My friend Amanda had brought her food processor to the farm, and this device completely changed how I approached food and cooking. I had always wanted one, but because I hadn’t wanted to fork over a couple hundred dollars, I’d bought a mini food processor for $40 while in college. That thing was tiny, always leaked out of the sides, and rattled around like it was having a fit whenever I turned it on. I did manage to get some hummus and dips out of it, but I never dared to make heavy-duty things like nut butters. After a year, it gave a defeated pffft one afternoon and stopped working forever, conquered by frozen chunks of banana. I scoured Amazon on a regular basis after that, reading reviews for different food processors while trying to muster up the willingness to pay for one.

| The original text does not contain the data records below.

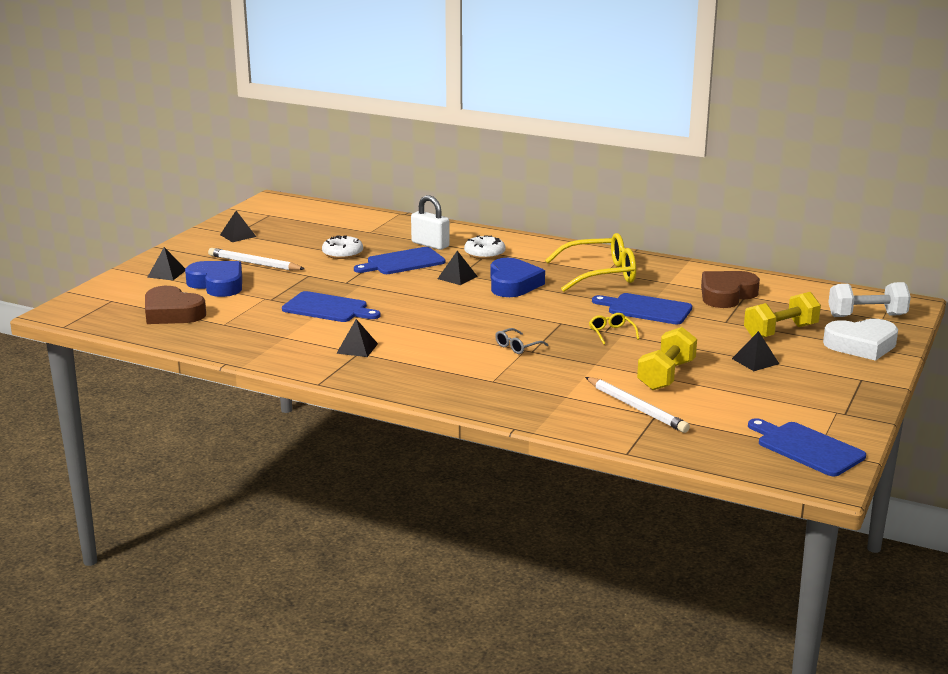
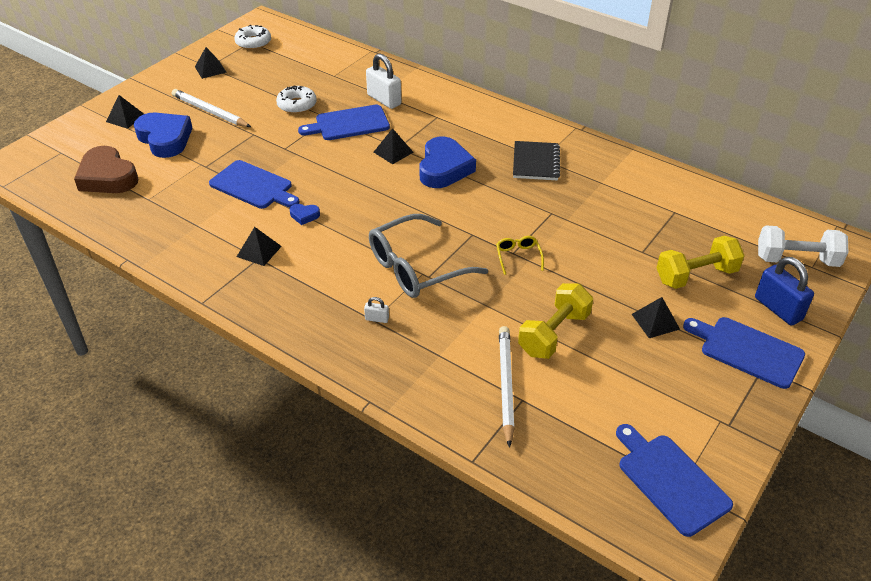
camera: 10 degrees right, 20 degrees up
(390, 323) = (304, 215): none -> blue heart
(484, 253) = (432, 118): white donut -> white donut (253, 42)
(495, 380) = (377, 319): none -> white padlock
(517, 347) = (416, 267): grey glasses -> grey glasses, size x2.27
(600, 274) = (536, 162): yellow glasses -> black notebook
(636, 408) = (506, 385): white pencil -> white pencil turned 150 degrees counterclockwise
(646, 309) = (566, 222): blue cutting board -> blue cutting board (747, 350)
(726, 295) = (655, 209): brown heart -> none
(861, 345) = (778, 309): white heart -> blue padlock

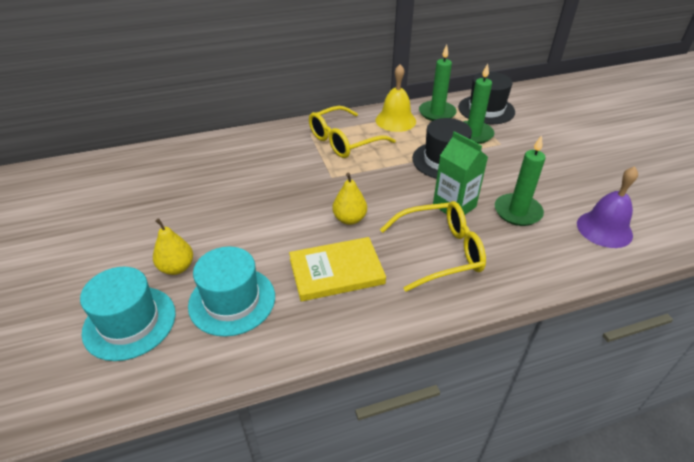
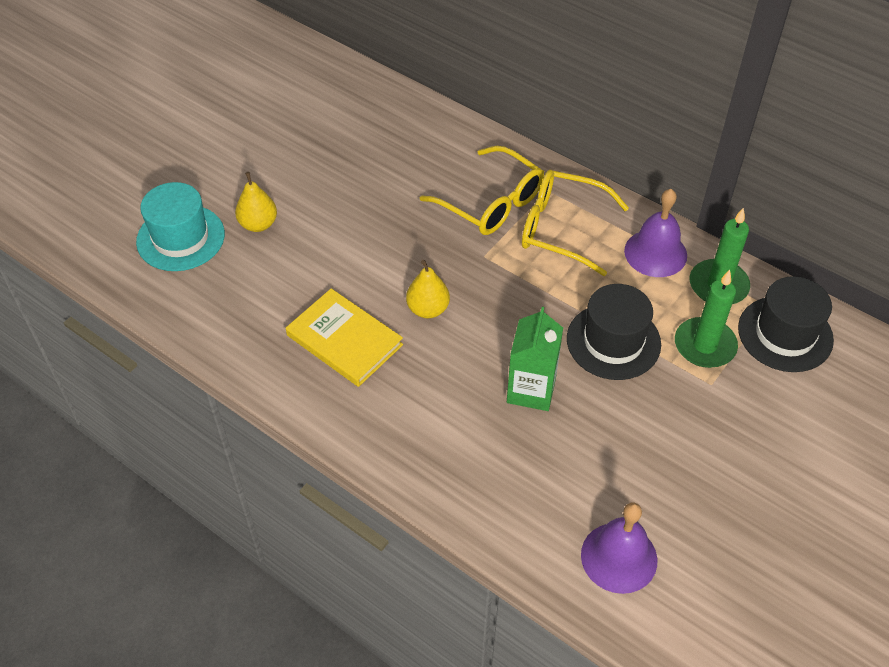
camera: 55 degrees right, 10 degrees up
(232, 301) = (251, 287): turquoise hat -> none
(395, 120) = (655, 253): yellow bell -> purple bell
(440, 252) = (441, 411): yellow glasses -> yellow glasses (491, 203)
(517, 212) = (575, 456): green candle -> none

So, when I saw the strong, mighty food processor on Amanda’s kitchen countertop for the first time, I immediately inquired about its capabilities. It seemed to do everything – knead dough, grate potatoes, churn nuts, chop up vegetables. She let me use it make a batch of hummus for myself, and when I turned it on for the first time, I was absolutely floored by its power. It yielded the creamiest, smoothest hummus I’d ever tasted.
The food processor became a regular companion when we made our dinners. Because of its constant presence and assistance, we decided it was time to christen it with a name (not bizarre at all, yes?) I first suggested Philip, but we needed something a bit more refined, with a touch more of elegance – Philippe. Philippe helped my friends and I make pizza dough, which we topped with fresh herbs and juicy tomatoes from the garden. It (he?) grated zucchini and carrots, which we made into fritters with some salsa on the side (he also helped make that). He showered us with a variety of baked goods, from black bean brownies to beer bread. Philippe helped me to see how much more I could do with food.
When I got home after my time on the farm ended, I immediately acquired a food processor of my own. It’s been a while and I still haven’t named it, but it has paid for itself many times over. I’ve become a hummus snob (no salmonella for me, thank you), a nut butter snob (why are they so dang expensive?), and a veggie burger snob (dearest restaurant, you may have great fries, but you’ve also given me beige mush between two sandwich buns). It’s made me realize how easily I can make things for myself, and that kind of connection to my food has been the most rewarding thing of all.